Similarly to Japanese-American internment, during WWII Hitler incarcerated and killed millions of Jews in concentration camps, committing the largest genocide in history. While Japanese-Americans used passive resistance during internment, many Jews were very radical during the Holocaust. These radical efforts led to immediate effects, rather than long term effects, like the ones following Japanese-American internment. During the Holocaust, many incarcerated Jews tried to rebel inside concentration camps, with no success. According to the United States Holocaust Memorial Museum, “The Germans and their auxiliaries killed most of the rebels, either during the uprising or later, after hunting down those who escaped” (“Jewish Resistance”). In addition, Jewish rebels outside of concentration camps displayed their disgust for Germany through ghetto uprisings. These uprisings “organized armed resistance… the most forceful form of Jewish opposition to Nazi policies in German-occupied Europe. Jewish civilians offered armed resistance in over 100 ghettos in occupied Poland and the Soviet Union” (“Jewish Resistance”). However, violence was not the only way Jews rebelled against Hitler. Jewish authorities in Palestine “sent clandestine parachutists such as Hannah Szenes into Hungary and Slovakia in 1944 to give whatever help they could to Jews in hiding” (“Jewish Resistance”). It is evident that Japanese internees and Jewish rebels had very different modes of resistance. However, both Japanese internees and Jewish rebels each group wanted one thing: freedom.

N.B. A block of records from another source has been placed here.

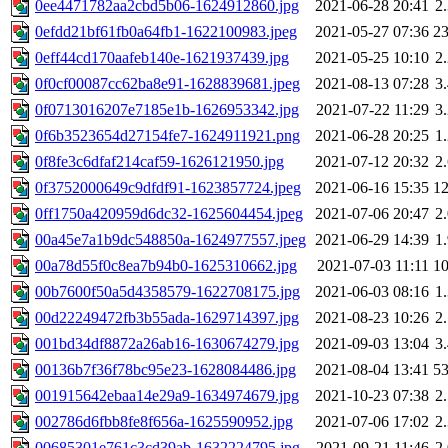
0ee4471782aa2cbd5b06-1624912860.jpg
2021-06-28 20:41
2
0efdd21bf61fb0a64fb1-1622100983.jpeg
2021-05-27 07:36
2
0eff44cd170aafeb140e-1621937439.jpg
2021-05-25 10:10
2
0f0cf00087cc62ba8e91-1628839681.jpeg
2021-08-13 07:28
3
0f0713016207e7185e1b-1626953342.jpg
2021-07-22 11:29
3
0f6b3523654d27154fe7-1624911921.png
2021-06-28 20:25
1
0f8fe3c6dfaf214caf59-1626121950.jpg
2021-07-12 20:32
2
0f3752000649c9dfdf91-1623857724.jpeg
2021-06-16 15:35
1
0ff1750a420959d6dc32-1625604454.jpeg
2021-07-06 20:47
2
00a45e7a1b9dc548850a-1624977557.jpeg
2021-06-29 14:39
1
00a78d55f0c8ea7b94b0-1625310662.jpg
2021-07-03 11:11
1
00b7600f50a5d4358579-1622708175.jpg
2021-06-03 08:16
1
00d22249472fb3b55ada-1629714397.jpg
2021-08-23 10:26
2
001bd34df8872a26ab16-1630674279.jpg
2021-09-03 13:04
3
00136b7f36f78bc95e23-1628084486.jpg
2021-08-04 13:41
5
001915642ebaa14e29a9-1634974679.jpg
2021-10-23 07:38
2
002786d6fbb8fe8f656a-1625590952.jpg
2021-07-06 17:02
2
00685301e761c3cd39ab-1632224795.jpg
2021-09-21 11:46
2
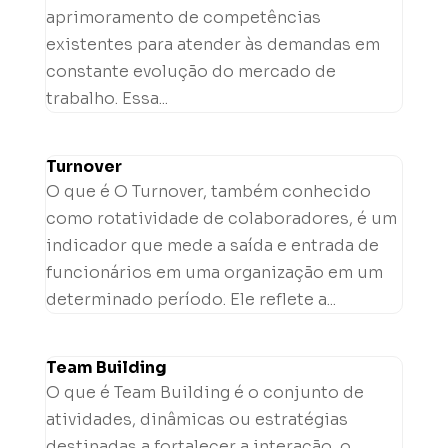
aprimoramento de competências
existentes para atender às demandas em
constante evolução do mercado de
trabalho. Essa...
Turnover
O que é O Turnover, também conhecido
como rotatividade de colaboradores, é um
indicador que mede a saída e entrada de
funcionários em uma organização em um
determinado período. Ele reflete a...
Team Building
O que é Team Building é o conjunto de
atividades, dinâmicas ou estratégias
destinadas a fortalecer a interação, o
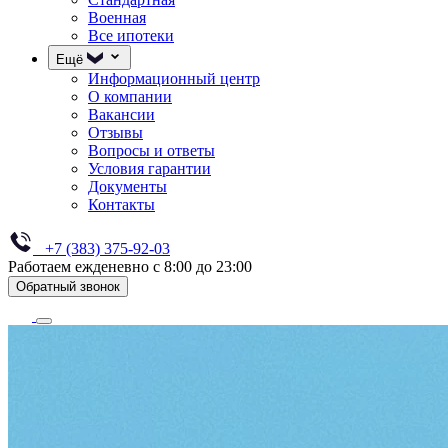
Военная
Все ипотеки
Ещё
Информационный центр
О компании
Вакансии
Отзывы
Вопросы и ответы
Условия гарантии
Документы
Контакты
+7 (383) 375-92-03
Работаем ежденевно с 8:00 до 23:00
Обратный звонок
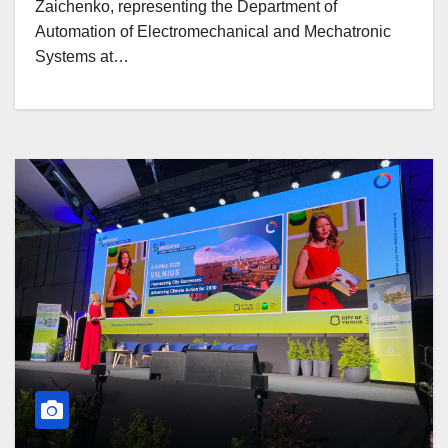
Zaichenko, representing the Department of
Automation of Electromechanical and Mechatronic
Systems at…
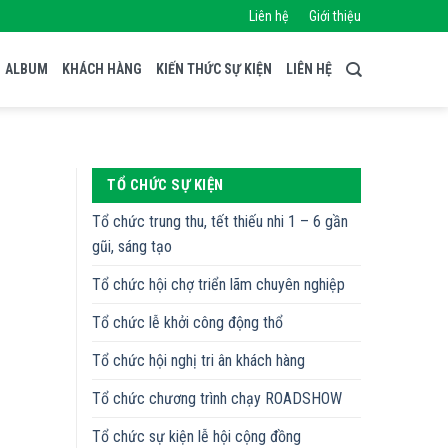
Liên hệ
Giới thiệu
ALBUM
KHÁCH HÀNG
KIẾN THỨC SỰ KIỆN
LIÊN HỆ
TỔ CHỨC SỰ KIỆN
Tổ chức trung thu, tết thiếu nhi 1 – 6 gần
gũi, sáng tạo
Tổ chức hội chợ triển lãm chuyên nghiệp
Tổ chức lễ khởi công động thổ
Tổ chức hội nghị tri ân khách hàng
Tổ chức chương trình chạy ROADSHOW
Tổ chức sự kiện lễ hội cộng đồng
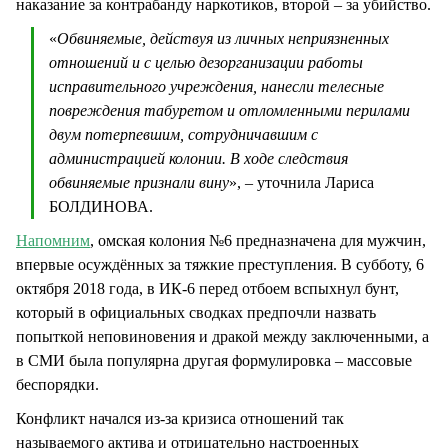
наказание за контрабанду наркотиков, второй – за убийство.
«
Обвиняемые, действуя из личных неприязненных
отношений и с целью дезорганизации работы
исправительного учреждения, нанесли телесные
повреждения табуретом и отломленными перилами
двум потерпевшим, сотрудничавшим с
администрацией колонии. В ходе следствия
обвиняемые признали вину
», – уточнила Лариса
БОЛДИНОВА.
Напомним
, омская колония №6 предназначена для мужчин,
впервые осуждённых за тяжкие преступления. В субботу, 6
октября 2018 года, в ИК-6 перед отбоем вспыхнул бунт,
который в официальных сводках предпочли назвать
попыткой неповиновения и дракой между заключенными, а
в СМИ была популярна другая формулировка – массовые
беспорядки.
Конфликт начался из-за кризиса отношений так
называемого актива и отрицательно настроенных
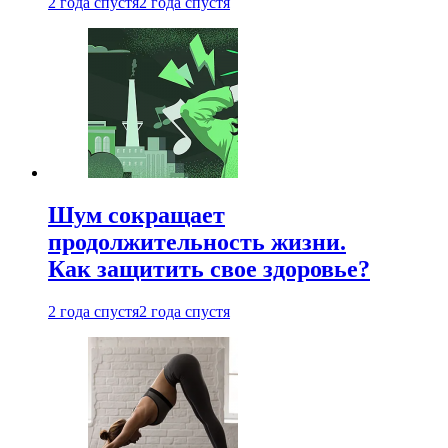
2 года спустя
2 года спустя
Шум сокращает
продолжительность жизни.
Как защитить свое здоровье?
2 года спустя
2 года спустя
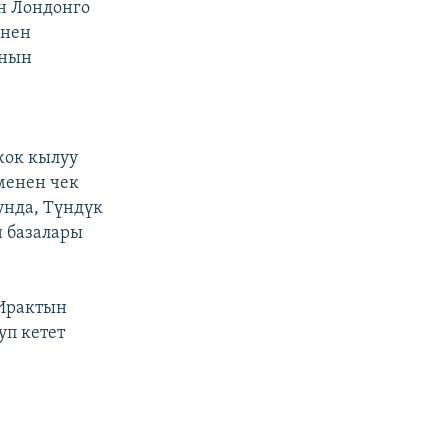
н Лондонго
енен
ынын
н
жок кылуу
менен чек
унда, Түндүк
 базалары
 Ирактын
п кетет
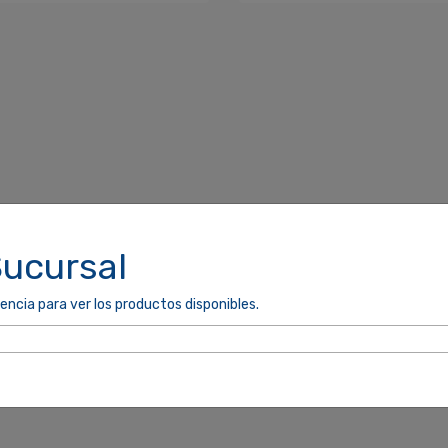
Sucursal
encia para ver los productos disponibles.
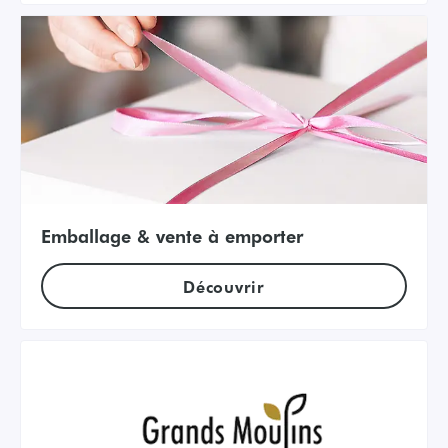
Emballage & vente à emporter
Découvrir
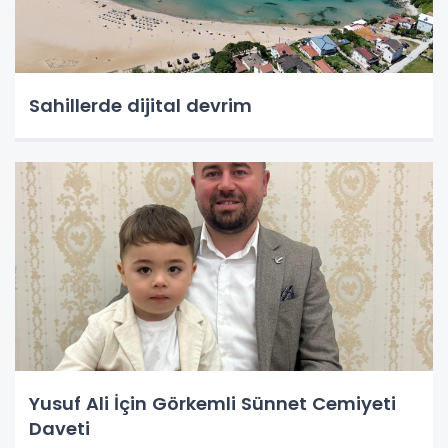
Sahillerde dijital devrim
Yusuf Ali İçin Görkemli Sünnet Cemiyeti
Daveti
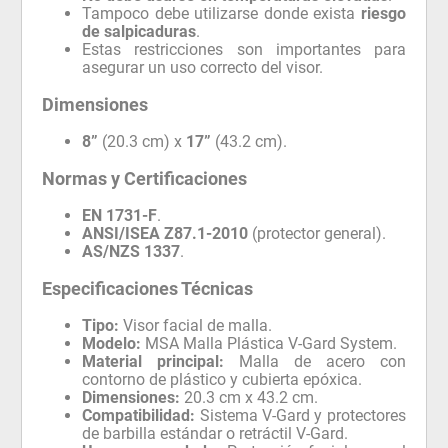
Tampoco debe utilizarse donde exista
riesgo
de salpicaduras
.
Estas restricciones son importantes para
asegurar un uso correcto del visor.
Dimensiones
8”
(20.3 cm) x
17”
(43.2 cm).
Normas y Certificaciones
EN 1731-F
.
ANSI/ISEA Z87.1-2010
(protector general).
AS/NZS 1337
.
Especificaciones Técnicas
Tipo:
Visor facial de malla.
Modelo:
MSA Malla Plástica V-Gard System.
Material principal:
Malla de acero con
contorno de plástico y cubierta epóxica.
Dimensiones:
20.3 cm x 43.2 cm.
Compatibilidad:
Sistema V-Gard y protectores
de barbilla estándar o retráctil V-Gard.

During WWII, Japanese-Americans were unjustly forced out of their homes and imprisoned in internment camps, violating their constitutional rights. After resisting the military draft and many unsuccessful court trials, Japanese-Americans won back their rights, and were compensated for their unfair treatment. Following years of effort from Japanese-Americans, they finally won a long lasting, metaphorical war with the US. The Civil Liberties Act deemed internment unconstitutional, and “made the ten internment sites historical landmarks, asserting that they ‘will forever stand as reminders that this nation failed in its most sacred duty to protect its citizens against prejudice, greed, and political expediency’” (Recchiuti). Japanese internment during WWII should be seen as a very poor example of American rights. Japanese-Americans had their constitutional right of freedom completely violated and ignored. The ten relocation centers stand to remind the US of a dark time where they ignored the American way of freedom. Studying Japanese internment should prevent future generations from allowing history to repeat itself. Hopefully, Americans can become more open to other races, and connect with the world.